También en «Carbón», uno de los textos más difundidos de Gonzalo Rojas, encontramos otra modulación de lo numinoso: el adulto, impactado por el «kairós», ese momento privilegiado en que se interrumpe la horizontalidad de la historia con el relámpago vertical que lo introduce en la absoluto, percibe, instalado en la infancia, y en un fulgurante «lugar de la memoria»50, la llegada del padre, fatigado tras la dura labor cotidiana, a la casa. El brillo del río, como un cuchillo, y el rayo, que se asocia a la tormenta y al relámpago, provocan y engrandecen la escena, y el niño vive la emoción del momento. Pero es, sin solución de continuidad, el hombre adulto quien percibe la condición enrabiada y doliente del padre que se rebela contra la desventura y la explotación y el que lo contempla mientras le hace consideraciones y le habla de la muerte de la madre a quien momentos antes, como niño, había instado a abrir el portón, etc. ¿Es el niño o el adulto quien insta al padre finalmente: «Pasa, no estés ahí / mirándome sin verme debajo de la lluvia?». Son los dos, es decir, es el demiurgo, el poeta, nada menos, que ha fijado la escena en lo intemporal.
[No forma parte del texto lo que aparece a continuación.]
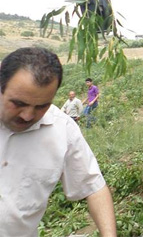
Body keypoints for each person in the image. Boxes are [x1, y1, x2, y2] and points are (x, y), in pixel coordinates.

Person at [0, 47, 116, 236]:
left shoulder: (61, 129)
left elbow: (93, 186)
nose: (28, 115)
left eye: (41, 106)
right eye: (18, 103)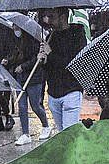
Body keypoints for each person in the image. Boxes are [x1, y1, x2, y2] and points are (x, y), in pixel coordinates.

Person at [37, 7, 88, 135]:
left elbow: (72, 64)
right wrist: (43, 60)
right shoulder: (51, 36)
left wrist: (50, 53)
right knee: (61, 134)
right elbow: (50, 67)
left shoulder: (77, 34)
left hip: (71, 90)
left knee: (69, 134)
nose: (49, 21)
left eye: (52, 17)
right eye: (47, 17)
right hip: (53, 92)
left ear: (63, 16)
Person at [10, 30, 51, 146]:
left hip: (33, 78)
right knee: (22, 106)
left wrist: (23, 66)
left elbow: (37, 59)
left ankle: (46, 126)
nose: (15, 28)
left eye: (16, 26)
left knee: (35, 106)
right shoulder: (15, 41)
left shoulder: (34, 41)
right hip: (20, 78)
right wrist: (8, 61)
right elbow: (14, 56)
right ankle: (25, 134)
Quiero cerrar estos comentarios sobre el hacer poético de Gonzalo Rojas con una mirada a su poema «Por Vallejo», su maestro en «el despojo» y «el tono». La consigna vallejiana, «todavía», cuando ya todo estaba o parecía estar escrito es el gran factor determinante para que la poesía no cese nunca de manar. Recordamos de nuevo las palabras de Rojas: «Para el oficio de poetizar desde el asombro, todo es nuevo». Actitud perfectamente compatible con lo que llevamos dicho acerca de la no dependencia de la temporalidad de la masa de su obra. La persistencia del «todavía» en los versos de este poema apenas necesitarían acotaciones complementarias. Pero Rojas insiste subrayando la lucidez de saber que el hombre (no sólo el poeta) es «todavía», la percepción de que el poeta que encuentra «el oxígeno hermoso» cumple su función extenuándose, llegando, quevedescamente, a «las médulas vivas del origen», que nadie como él, entre los americanos, nos habló de la música que decimos América; que cada cual ha de llevar «su Vallejo doloroso y gozoso», que más allá de París o del propio dramático telurismo americano, a la hora de «respirar la espina mortal» es absolutamente indispensable el «todavía» vallejiano. En el momento de concluir la revisión de dos altas poéticas, y a propósito de la fe en el «todavía», no está demás que reivindiquemos de nuevo a Neruda. No en vano publicó en 1969 un libro titulado Aún. Bajo ese signo sigue creciendo con brillo y densidad la poesía hispanoamericana del siglo XX que es ya la del XXI.